[SUPPLIED ENTRIES — start]

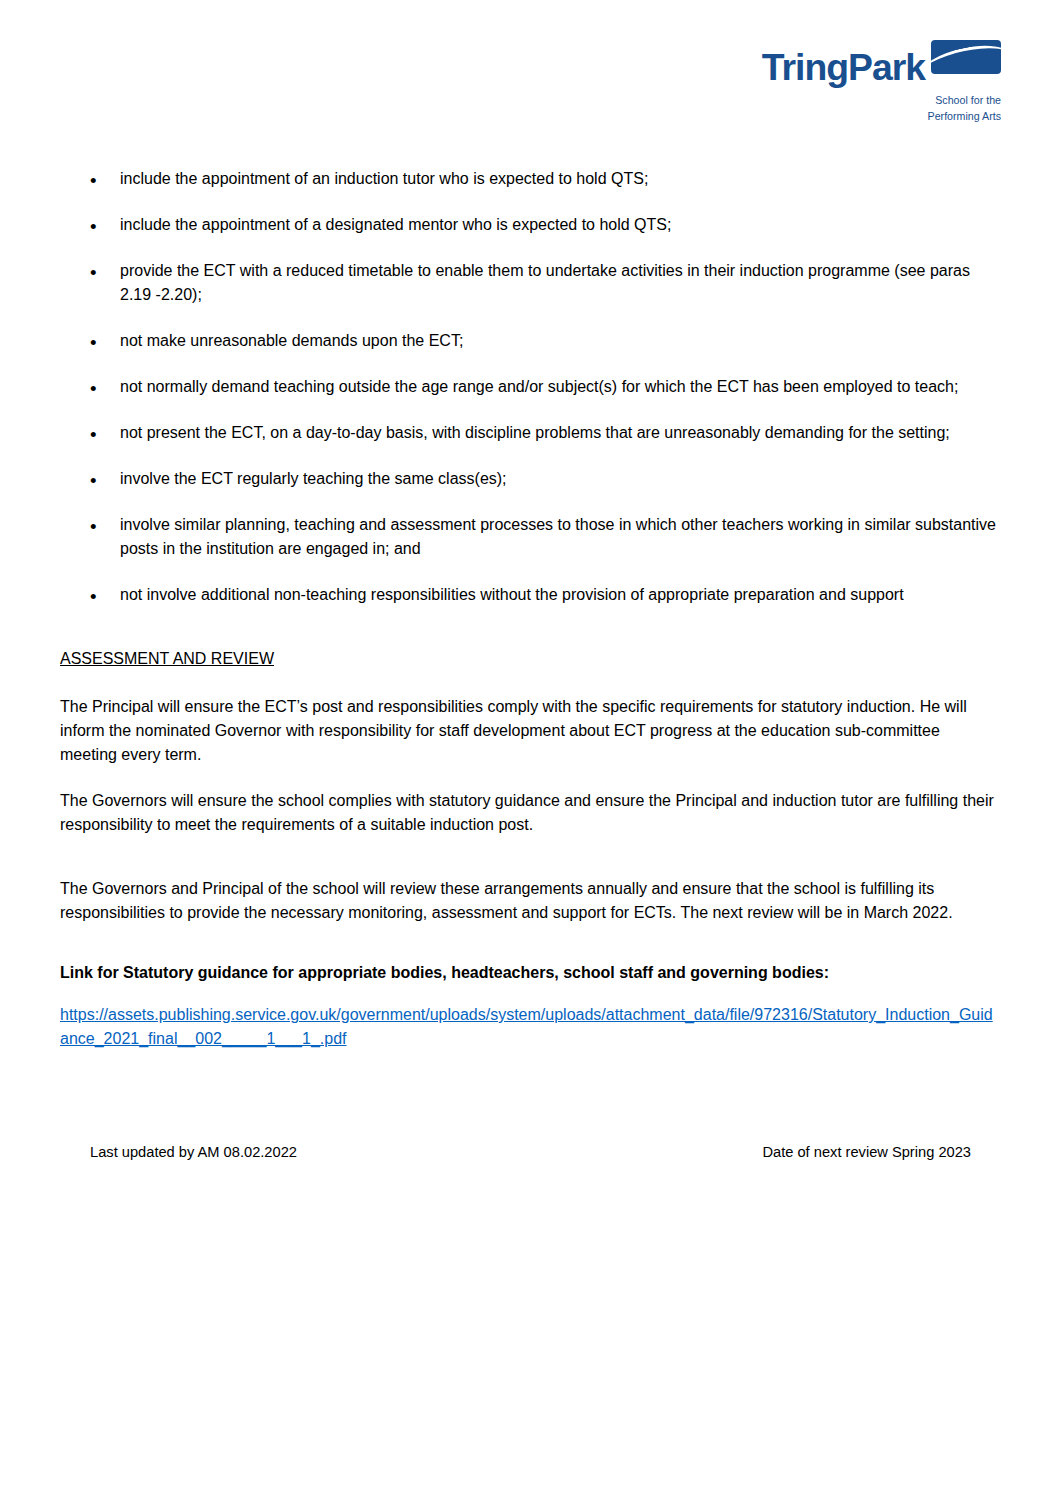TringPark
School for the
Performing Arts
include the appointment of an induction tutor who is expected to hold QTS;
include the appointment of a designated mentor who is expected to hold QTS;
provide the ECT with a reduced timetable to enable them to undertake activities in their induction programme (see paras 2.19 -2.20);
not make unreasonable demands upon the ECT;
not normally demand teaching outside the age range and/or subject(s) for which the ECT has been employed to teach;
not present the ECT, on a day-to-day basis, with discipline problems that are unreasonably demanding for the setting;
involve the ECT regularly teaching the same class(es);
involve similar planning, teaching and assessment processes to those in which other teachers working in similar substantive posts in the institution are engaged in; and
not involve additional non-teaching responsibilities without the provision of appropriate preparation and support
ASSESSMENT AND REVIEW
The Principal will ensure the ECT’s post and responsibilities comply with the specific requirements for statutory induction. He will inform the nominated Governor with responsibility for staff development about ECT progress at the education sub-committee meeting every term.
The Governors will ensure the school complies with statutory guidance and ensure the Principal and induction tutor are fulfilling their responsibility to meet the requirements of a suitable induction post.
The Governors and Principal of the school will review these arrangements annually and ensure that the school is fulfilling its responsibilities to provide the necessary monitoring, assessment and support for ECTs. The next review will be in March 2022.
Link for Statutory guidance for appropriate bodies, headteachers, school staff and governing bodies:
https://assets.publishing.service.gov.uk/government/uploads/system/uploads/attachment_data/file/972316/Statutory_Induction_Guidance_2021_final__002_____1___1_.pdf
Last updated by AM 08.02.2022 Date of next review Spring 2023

[SUPPLIED ENTRIES — finish]

For the lines above, output exactly those from the line containing "include the appointment of an" through the line containing "not make unreasonable demands upon the ECT;", and skip the others.

▸ **FINISHED TASK**
include the appointment of an induction tutor who is expected to hold QTS;
include the appointment of a designated mentor who is expected to hold QTS;
provide the ECT with a reduced timetable to enable them to undertake activities in their induction programme (see paras 2.19 -2.20);
not make unreasonable demands upon the ECT;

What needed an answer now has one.